Former Northwestern tennis player Katrina Adams rises to top of U.S.T.A.


Source: Katrina Adams

Katrina Adams, pictured during her time at Northwestern, returns a shot. The former Wildcat standout was named president of the U.S.T.A.

Kevin Casey, Sports Editor

For Katrina Adams, discovering tennis at all was unexpected.

“I had a middle-class background (growing up) because my parents were both teachers,” Adams said. “But I lived in a community where tennis wasn’t even thought of. I grew up on the West Side of Chicago, a predominantly black community, and it was about school and education and advancing ourselves.”

Yet this month, Adams was ushered in as the chairman, chief executive and president of the United States Tennis Association, the country’s governing body in the sport. The 46-year-old, a former Northwestern tennis player, is the youngest to head the organization. She is also the first African-American and first former professional player to hold the position.

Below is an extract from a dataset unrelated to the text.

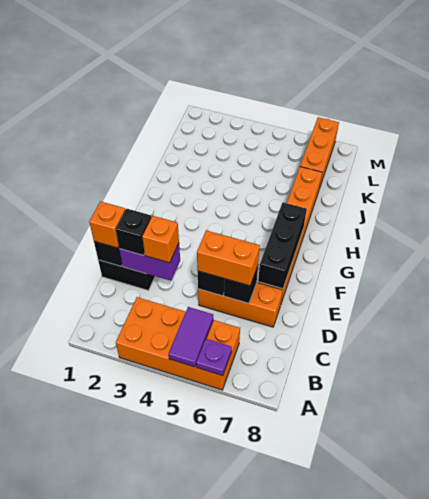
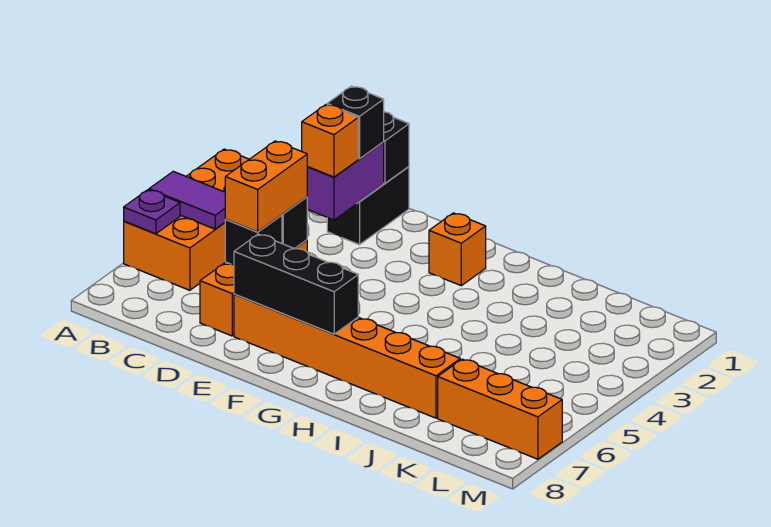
orange 1x1 brick [89,201,125,248] -> orange 1x1 brick moved to [429,213,486,286]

“If you asked me (in her college days) if I thought that this was in her future, I wouldn’t have been able to say yes,” said Sandy Stap Clifton, a former NU women’s tennis coach. “But it doesn’t surprise me at all.”

Adams concurred with her ex-college coach, saying she had no inclination of one day becoming the leader of the U.S.T.A. when she joined the board back in 2005.

Clifton lured Adams to NU in 1986, following the latter’s stellar high school career that included two individual state titles in Illinois. While the team was a Big Ten juggernaut, Clifton said it was part luck — the cold weather and 30 to 45 minute drive each way to practice weren’t exactly enticing factors — and part locale — Adams could go to school near home — that allowed this star recruit to come to Evanston.

Adams added that her childhood affinity for the Cats and the school’s strong communications program also played a role.

And what a fruitful decision it was. Adams quickly acclimated, earning two first-team All-American honors at NU and winning the NCAA doubles championship in 1987 there as well.

She also had confidence in spades, said Diane Donnelly Stone, Adams’ doubles partner at NU.

“We kind of kept each other in check,” Stone said. “She was a lot more outwardly confident than I was. She kept saying, ‘When we win NCAAs,’ and I was like ‘If we win NCAAs.'”

Adams said she felt she instilled that no-lose mentality and a sense of bravado into Stone, and her success didn’t stop there. Adams left the University after two years to pursue a professional tennis career, a move she didn’t see as especially risky because she knew her game and there was no glaring lack of money at that level.

The college-to-professional jump is not the easiest, but Adams succeeded with flying colors. A doubles staple in the professional ranks, Adams captured 20 Women’s Tennis Association doubles titles between 1988 and 1999.

Following her retirement from the sport, Adams contemplated starting her own foundation in Chicago when a couple of friends on the board of the Harlem Junior Tennis and Education Program — a-not-for-profit that introduces low-income inner city children to tennis — asked her if she would be interested in joining the group.

Adams said she thought about it and realized she could come to an established foundation and better it. She became the organization’s executive director, a post she still holds today.

The serious time commitment of her new position at the U.S.T.A. is already apparent to Adams, who said she has meetings in California, at the Australian Open and at the Fed Cup in the next three weeks.

“With the U.S.T.A. the biggest thing is putting in the time because this is a non-paying position,” Stone said.

Adams also has clear goals. Her main objectives for her term are to get children more involved in the game and get a Hispanic population that is disengaged from tennis at all levels interested in the sport. Adams is already engaging a task force that will look into the ways the U.S.T.A. can attract these Hispanic communities to the sport.

Adams said she is cognizant of what it means to be the first African-American head of the U.S.T.A. But for a woman who has a long, varied career consistently marked by success, nailing her new role is the focus.

“I happen to be African-American, and that brings a lot more notoriety to me being in that position right now,” she said. “But it’s really about my belief in wanting to make a difference and the guidance and leadership that I have to be able to instill in others. Right now I have a huge task at hand.”